What is the Cost Per Ounce?
Pan American, like many other precious metals producers, uses methods established by The Gold Institute (Production Cost Standards, Nov. 1999) to calculate costs per ounce of silver produced at mine operations. All of Pan American's operations are "primary" silver mines -- meaning that the majority of their value (revenue) comes from silver. The "cash cost per ounce" of silver for each mine is based on the ounces of silver for which we are paid, which excludes the ounces lost in smelting and refining. (more...)

What do you mean by the term "leverage to silver"?
The word "leverage" is used in the metals industry as a measure of a company's exposure to a metal. For instance, Pan American's Quiruvilca mine in Peru is a co-product silver producer; meaning that most of the economic value from the mine comes from two metals, silver and zinc. Because of silver's geologic mode of occurrence, there are very few, if any, pure silver mines, ones from which no economic value is gained from the production of other metals. With Pan American's development of the La Colorada and Huaron mines, our leverage to silver will be one of the highest in the industry at approximately 65 percent.

Silver prices have been elevated recently over those of the past several years and Pan American Silver holds investment projects (i.e. Hog Heaven, Waterloo) which are economic to produce at higher silver prices. When will Pan American initiate development and production on its investment properties?
Pan American is currently developing two mines, Alamo Dorado in Mexico and Manantial Espejo in Argentina. These two projects are expected to yield a more favorable margin of profitability than any of the investment properties. If silver prices reach sustained higher levels, and Pan American is looking for more production to bring on-stream, production decisions will be made for the investment projects.

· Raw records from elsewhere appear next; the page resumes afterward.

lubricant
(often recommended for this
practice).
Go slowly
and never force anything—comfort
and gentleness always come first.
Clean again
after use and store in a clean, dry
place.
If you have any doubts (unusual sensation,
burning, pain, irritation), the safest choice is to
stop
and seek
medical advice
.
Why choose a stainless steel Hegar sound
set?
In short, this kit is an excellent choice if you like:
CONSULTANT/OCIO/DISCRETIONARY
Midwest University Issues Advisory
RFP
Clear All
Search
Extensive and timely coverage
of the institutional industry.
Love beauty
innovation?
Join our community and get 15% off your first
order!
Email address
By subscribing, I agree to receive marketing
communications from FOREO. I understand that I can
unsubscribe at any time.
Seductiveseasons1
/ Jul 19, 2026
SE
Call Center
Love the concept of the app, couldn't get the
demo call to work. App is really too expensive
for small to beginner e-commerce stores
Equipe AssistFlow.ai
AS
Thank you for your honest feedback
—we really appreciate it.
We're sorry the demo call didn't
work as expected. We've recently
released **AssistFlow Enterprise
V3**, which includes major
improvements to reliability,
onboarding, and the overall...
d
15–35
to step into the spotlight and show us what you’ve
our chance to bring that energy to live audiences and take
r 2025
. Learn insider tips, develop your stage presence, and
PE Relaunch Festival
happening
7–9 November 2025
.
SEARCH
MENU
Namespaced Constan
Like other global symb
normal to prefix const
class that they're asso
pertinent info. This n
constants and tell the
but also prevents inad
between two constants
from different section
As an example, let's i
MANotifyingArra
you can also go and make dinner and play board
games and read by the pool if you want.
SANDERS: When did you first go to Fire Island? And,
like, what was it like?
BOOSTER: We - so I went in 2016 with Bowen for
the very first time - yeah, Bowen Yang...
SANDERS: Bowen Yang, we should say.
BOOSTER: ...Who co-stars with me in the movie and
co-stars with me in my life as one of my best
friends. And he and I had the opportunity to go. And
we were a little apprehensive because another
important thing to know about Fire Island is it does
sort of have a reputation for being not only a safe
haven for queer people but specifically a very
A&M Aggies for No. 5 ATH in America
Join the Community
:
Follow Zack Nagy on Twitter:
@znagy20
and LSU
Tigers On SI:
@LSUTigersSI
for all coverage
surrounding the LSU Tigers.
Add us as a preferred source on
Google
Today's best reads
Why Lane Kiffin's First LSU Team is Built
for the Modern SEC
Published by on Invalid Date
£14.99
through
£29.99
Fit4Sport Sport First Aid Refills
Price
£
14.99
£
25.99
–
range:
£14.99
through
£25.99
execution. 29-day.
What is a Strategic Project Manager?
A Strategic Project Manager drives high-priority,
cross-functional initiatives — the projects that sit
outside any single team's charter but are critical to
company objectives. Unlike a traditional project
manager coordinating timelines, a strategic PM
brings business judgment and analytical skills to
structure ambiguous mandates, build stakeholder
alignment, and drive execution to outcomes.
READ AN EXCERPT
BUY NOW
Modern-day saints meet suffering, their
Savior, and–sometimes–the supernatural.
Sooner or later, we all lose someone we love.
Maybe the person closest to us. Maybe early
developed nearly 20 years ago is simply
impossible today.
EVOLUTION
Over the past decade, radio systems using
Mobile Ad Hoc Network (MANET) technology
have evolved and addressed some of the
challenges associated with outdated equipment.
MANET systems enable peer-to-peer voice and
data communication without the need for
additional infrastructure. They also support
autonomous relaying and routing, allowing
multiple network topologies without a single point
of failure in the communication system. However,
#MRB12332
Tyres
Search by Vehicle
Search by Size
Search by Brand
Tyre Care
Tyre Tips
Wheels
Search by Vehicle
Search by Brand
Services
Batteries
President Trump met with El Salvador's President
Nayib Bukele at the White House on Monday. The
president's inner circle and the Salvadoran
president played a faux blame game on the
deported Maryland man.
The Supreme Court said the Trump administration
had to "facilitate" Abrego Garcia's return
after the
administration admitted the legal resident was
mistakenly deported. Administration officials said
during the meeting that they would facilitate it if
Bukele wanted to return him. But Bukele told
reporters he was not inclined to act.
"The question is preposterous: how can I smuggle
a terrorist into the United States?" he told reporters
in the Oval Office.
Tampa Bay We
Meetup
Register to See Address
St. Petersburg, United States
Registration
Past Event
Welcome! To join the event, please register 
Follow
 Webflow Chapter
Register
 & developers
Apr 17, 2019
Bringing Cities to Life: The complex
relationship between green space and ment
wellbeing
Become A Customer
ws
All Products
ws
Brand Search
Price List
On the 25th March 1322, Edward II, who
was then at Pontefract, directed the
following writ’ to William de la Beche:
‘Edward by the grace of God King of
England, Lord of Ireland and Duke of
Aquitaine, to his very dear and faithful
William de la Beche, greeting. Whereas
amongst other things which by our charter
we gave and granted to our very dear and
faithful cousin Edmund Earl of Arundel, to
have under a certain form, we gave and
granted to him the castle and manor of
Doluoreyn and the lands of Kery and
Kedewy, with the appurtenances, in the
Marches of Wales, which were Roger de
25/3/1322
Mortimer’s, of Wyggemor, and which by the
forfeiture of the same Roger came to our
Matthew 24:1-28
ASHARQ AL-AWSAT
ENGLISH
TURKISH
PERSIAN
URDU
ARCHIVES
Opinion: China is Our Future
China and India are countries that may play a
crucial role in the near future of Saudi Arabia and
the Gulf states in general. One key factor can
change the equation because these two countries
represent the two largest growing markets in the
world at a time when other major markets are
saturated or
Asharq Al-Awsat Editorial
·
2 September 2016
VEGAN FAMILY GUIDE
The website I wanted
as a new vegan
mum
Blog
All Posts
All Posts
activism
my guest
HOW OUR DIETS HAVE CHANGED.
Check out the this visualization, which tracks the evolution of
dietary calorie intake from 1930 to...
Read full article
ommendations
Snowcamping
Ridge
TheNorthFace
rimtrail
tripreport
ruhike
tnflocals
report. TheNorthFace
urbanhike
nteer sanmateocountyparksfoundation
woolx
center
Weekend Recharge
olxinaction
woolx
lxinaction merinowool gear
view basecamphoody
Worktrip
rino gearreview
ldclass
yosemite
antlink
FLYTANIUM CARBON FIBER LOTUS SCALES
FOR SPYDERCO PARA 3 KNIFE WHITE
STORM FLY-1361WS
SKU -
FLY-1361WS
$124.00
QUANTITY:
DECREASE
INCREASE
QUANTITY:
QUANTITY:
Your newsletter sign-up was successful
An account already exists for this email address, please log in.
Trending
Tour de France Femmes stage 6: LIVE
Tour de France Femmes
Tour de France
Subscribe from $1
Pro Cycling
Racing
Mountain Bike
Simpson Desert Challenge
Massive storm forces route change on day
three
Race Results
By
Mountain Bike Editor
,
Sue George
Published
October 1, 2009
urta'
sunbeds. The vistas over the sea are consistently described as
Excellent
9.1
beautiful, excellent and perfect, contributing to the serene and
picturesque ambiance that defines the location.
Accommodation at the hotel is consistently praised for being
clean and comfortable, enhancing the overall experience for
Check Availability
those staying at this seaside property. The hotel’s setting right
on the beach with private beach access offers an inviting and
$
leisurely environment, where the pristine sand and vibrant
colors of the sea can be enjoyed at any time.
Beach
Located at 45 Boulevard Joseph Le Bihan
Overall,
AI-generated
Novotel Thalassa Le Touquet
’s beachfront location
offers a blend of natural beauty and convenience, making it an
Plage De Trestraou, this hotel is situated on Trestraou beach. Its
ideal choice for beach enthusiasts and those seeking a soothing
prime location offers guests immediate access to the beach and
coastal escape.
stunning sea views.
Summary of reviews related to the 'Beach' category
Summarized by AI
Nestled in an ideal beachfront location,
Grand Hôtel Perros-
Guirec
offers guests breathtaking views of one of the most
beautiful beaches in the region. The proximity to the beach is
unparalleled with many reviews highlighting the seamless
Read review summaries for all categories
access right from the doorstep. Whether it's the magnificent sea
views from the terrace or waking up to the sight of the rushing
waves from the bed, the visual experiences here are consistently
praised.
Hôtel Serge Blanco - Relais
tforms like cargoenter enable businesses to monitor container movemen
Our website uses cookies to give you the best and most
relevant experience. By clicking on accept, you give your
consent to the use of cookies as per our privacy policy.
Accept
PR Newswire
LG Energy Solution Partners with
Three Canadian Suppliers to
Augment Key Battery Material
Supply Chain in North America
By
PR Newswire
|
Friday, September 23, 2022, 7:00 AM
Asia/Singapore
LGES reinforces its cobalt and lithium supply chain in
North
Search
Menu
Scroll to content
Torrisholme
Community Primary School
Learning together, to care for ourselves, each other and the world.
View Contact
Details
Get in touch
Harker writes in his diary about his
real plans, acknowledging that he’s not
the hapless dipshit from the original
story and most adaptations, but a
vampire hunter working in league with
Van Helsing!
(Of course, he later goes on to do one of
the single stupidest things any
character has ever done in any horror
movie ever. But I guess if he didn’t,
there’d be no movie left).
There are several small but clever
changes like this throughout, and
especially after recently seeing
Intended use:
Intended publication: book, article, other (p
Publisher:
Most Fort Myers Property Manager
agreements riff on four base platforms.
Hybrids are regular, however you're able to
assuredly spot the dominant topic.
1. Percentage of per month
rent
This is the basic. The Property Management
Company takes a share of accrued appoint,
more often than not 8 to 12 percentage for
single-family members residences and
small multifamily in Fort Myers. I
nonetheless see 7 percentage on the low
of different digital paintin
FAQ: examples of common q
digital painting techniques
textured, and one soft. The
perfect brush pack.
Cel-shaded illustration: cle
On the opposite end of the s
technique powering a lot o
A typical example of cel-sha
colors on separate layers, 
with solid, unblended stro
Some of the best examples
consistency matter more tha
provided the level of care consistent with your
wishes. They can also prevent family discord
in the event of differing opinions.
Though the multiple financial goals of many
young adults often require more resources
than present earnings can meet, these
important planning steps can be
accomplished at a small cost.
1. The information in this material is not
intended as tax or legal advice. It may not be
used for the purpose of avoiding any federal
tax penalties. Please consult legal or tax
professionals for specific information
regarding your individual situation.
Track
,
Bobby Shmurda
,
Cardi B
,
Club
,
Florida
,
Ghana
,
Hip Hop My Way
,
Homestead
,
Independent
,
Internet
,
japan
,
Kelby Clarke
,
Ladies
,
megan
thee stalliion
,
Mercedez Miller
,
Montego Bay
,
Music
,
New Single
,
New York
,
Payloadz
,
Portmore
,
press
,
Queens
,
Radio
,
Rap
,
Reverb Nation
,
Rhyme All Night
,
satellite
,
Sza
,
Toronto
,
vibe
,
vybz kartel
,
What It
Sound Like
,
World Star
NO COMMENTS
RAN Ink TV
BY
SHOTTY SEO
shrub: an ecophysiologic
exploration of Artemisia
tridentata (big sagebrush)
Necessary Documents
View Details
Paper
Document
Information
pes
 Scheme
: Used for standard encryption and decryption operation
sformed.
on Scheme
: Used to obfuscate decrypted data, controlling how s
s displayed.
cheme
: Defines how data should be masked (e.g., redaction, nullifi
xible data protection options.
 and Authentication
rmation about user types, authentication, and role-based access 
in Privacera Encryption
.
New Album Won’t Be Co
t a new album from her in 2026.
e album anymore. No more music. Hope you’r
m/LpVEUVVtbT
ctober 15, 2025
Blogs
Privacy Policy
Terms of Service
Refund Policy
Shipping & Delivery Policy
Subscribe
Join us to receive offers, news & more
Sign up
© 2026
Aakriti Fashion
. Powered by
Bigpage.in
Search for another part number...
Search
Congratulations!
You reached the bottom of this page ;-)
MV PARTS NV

Why are reserve figures for underground mines lower than those for open pit mines?
In general, reserves for open pit operations are defined completely for the life of the mine prior to initiating development or production. There are two reasons for this: 1) ultimate pit boundaries must be defined for economic and development plans, and 2) it is generally easier to fully define an open pit (lower grade, disseminated) deposit since most are near surface. In contrast, underground operations generally exploit high grade, vein deposits. The cost of drilling or underground tunneling to completely define an underground deposit is generally cost-prohibitive. Instead, a reserve figure sufficient for 5 or 10 years of production is usually considered adequate for initiation of production and further exploration is performed and reserve calculations are made as the underground mining advances. A prime example of this process is the Quiruvilca mine in Peru, where mining has taken place continuously since 1926, but mining reserves at any time have generally not exceeded 5 years of forward production.